Line by line, retype the material exactly and leave each picture out.

--- START ---

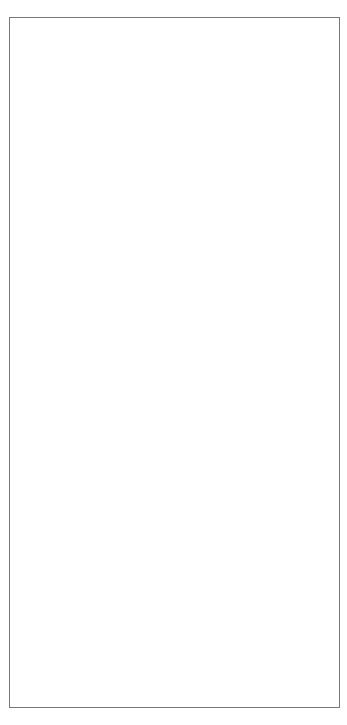
<source format=gm1>
G04 #@! TF.GenerationSoftware,KiCad,Pcbnew,8.0.8-unknown-202502120121~a17639b16e~ubuntu24.04.1*
G04 #@! TF.CreationDate,2025-02-14T12:45:32-05:00*
G04 #@! TF.ProjectId,diode-matrix-rom-dip,64696f64-652d-46d6-9174-7269782d726f,v00*
G04 #@! TF.SameCoordinates,Original*
G04 #@! TF.FileFunction,Profile,NP*
%FSLAX46Y46*%
G04 Gerber Fmt 4.6, Leading zero omitted, Abs format (unit mm)*
G04 Created by KiCad (PCBNEW 8.0.8-unknown-202502120121~a17639b16e~ubuntu24.04.1) date 2025-02-14 12:45:32*
%MOMM*%
%LPD*%
G01*
G04 APERTURE LIST*
G04 #@! TA.AperFunction,Profile*
%ADD10C,0.050000*%
G04 #@! TD*
G04 APERTURE END LIST*
D10*
X114300000Y-76200000D02*
X142240000Y-76200000D01*
X142240000Y-134620000D01*
X114300000Y-134620000D01*
X114300000Y-76200000D01*
M02*

</source>
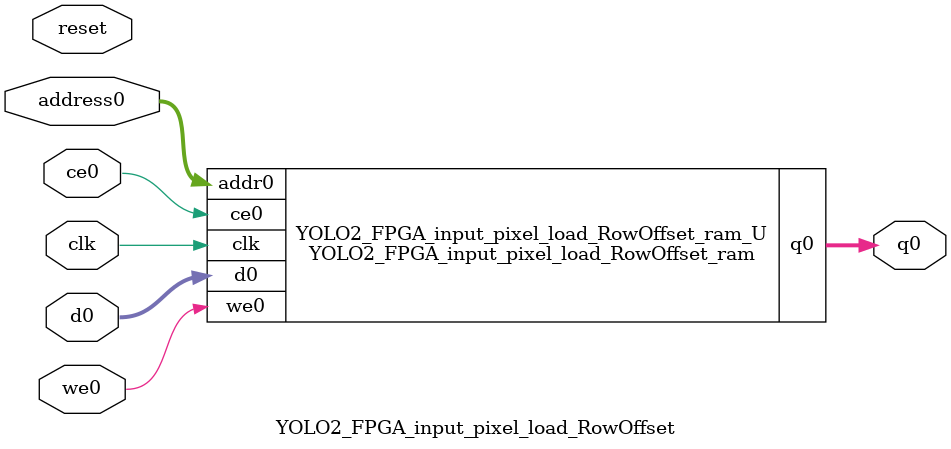
<source format=v>
`timescale 1 ns / 1 ps
module YOLO2_FPGA_input_pixel_load_RowOffset_ram (addr0, ce0, d0, we0, q0,  clk);

parameter DWIDTH = 29;
parameter AWIDTH = 7;
parameter MEM_SIZE = 106;

input[AWIDTH-1:0] addr0;
input ce0;
input[DWIDTH-1:0] d0;
input we0;
output reg[DWIDTH-1:0] q0;
input clk;

reg [DWIDTH-1:0] ram[0:MEM_SIZE-1];




always @(posedge clk)  
begin 
    if (ce0) begin
        if (we0) 
            ram[addr0] <= d0; 
        q0 <= ram[addr0];
    end
end


endmodule

`timescale 1 ns / 1 ps
module YOLO2_FPGA_input_pixel_load_RowOffset(
    reset,
    clk,
    address0,
    ce0,
    we0,
    d0,
    q0);

parameter DataWidth = 32'd29;
parameter AddressRange = 32'd106;
parameter AddressWidth = 32'd7;
input reset;
input clk;
input[AddressWidth - 1:0] address0;
input ce0;
input we0;
input[DataWidth - 1:0] d0;
output[DataWidth - 1:0] q0;



YOLO2_FPGA_input_pixel_load_RowOffset_ram YOLO2_FPGA_input_pixel_load_RowOffset_ram_U(
    .clk( clk ),
    .addr0( address0 ),
    .ce0( ce0 ),
    .we0( we0 ),
    .d0( d0 ),
    .q0( q0 ));

endmodule


</source>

--- END ---

_EXERCISE SOLUTION_
<source format=gm1>
G04 #@! TF.GenerationSoftware,KiCad,Pcbnew,8.0.8-unknown-202502120121~a17639b16e~ubuntu24.04.1*
G04 #@! TF.CreationDate,2025-02-14T12:45:32-05:00*
G04 #@! TF.ProjectId,diode-matrix-rom-dip,64696f64-652d-46d6-9174-7269782d726f,v00*
G04 #@! TF.SameCoordinates,Original*
G04 #@! TF.FileFunction,Profile,NP*
%FSLAX46Y46*%
G04 Gerber Fmt 4.6, Leading zero omitted, Abs format (unit mm)*
G04 Created by KiCad (PCBNEW 8.0.8-unknown-202502120121~a17639b16e~ubuntu24.04.1) date 2025-02-14 12:45:32*
%MOMM*%
%LPD*%
G01*
G04 APERTURE LIST*
G04 #@! TA.AperFunction,Profile*
%ADD10C,0.050000*%
G04 #@! TD*
G04 APERTURE END LIST*
D10*
X114300000Y-76200000D02*
X142240000Y-76200000D01*
X142240000Y-134620000D01*
X114300000Y-134620000D01*
X114300000Y-76200000D01*
M02*

</source>
<source format=v>
`timescale 1 ns / 1 ps
module YOLO2_FPGA_input_pixel_load_RowOffset_ram (addr0, ce0, d0, we0, q0,  clk);

parameter DWIDTH = 29;
parameter AWIDTH = 7;
parameter MEM_SIZE = 106;

input[AWIDTH-1:0] addr0;
input ce0;
input[DWIDTH-1:0] d0;
input we0;
output reg[DWIDTH-1:0] q0;
input clk;

reg [DWIDTH-1:0] ram[0:MEM_SIZE-1];




always @(posedge clk)  
begin 
    if (ce0) begin
        if (we0) 
            ram[addr0] <= d0; 
        q0 <= ram[addr0];
    end
end


endmodule

`timescale 1 ns / 1 ps
module YOLO2_FPGA_input_pixel_load_RowOffset(
    reset,
    clk,
    address0,
    ce0,
    we0,
    d0,
    q0);

parameter DataWidth = 32'd29;
parameter AddressRange = 32'd106;
parameter AddressWidth = 32'd7;
input reset;
input clk;
input[AddressWidth - 1:0] address0;
input ce0;
input we0;
input[DataWidth - 1:0] d0;
output[DataWidth - 1:0] q0;



YOLO2_FPGA_input_pixel_load_RowOffset_ram YOLO2_FPGA_input_pixel_load_RowOffset_ram_U(
    .clk( clk ),
    .addr0( address0 ),
    .ce0( ce0 ),
    .we0( we0 ),
    .d0( d0 ),
    .q0( q0 ));

endmodule


</source>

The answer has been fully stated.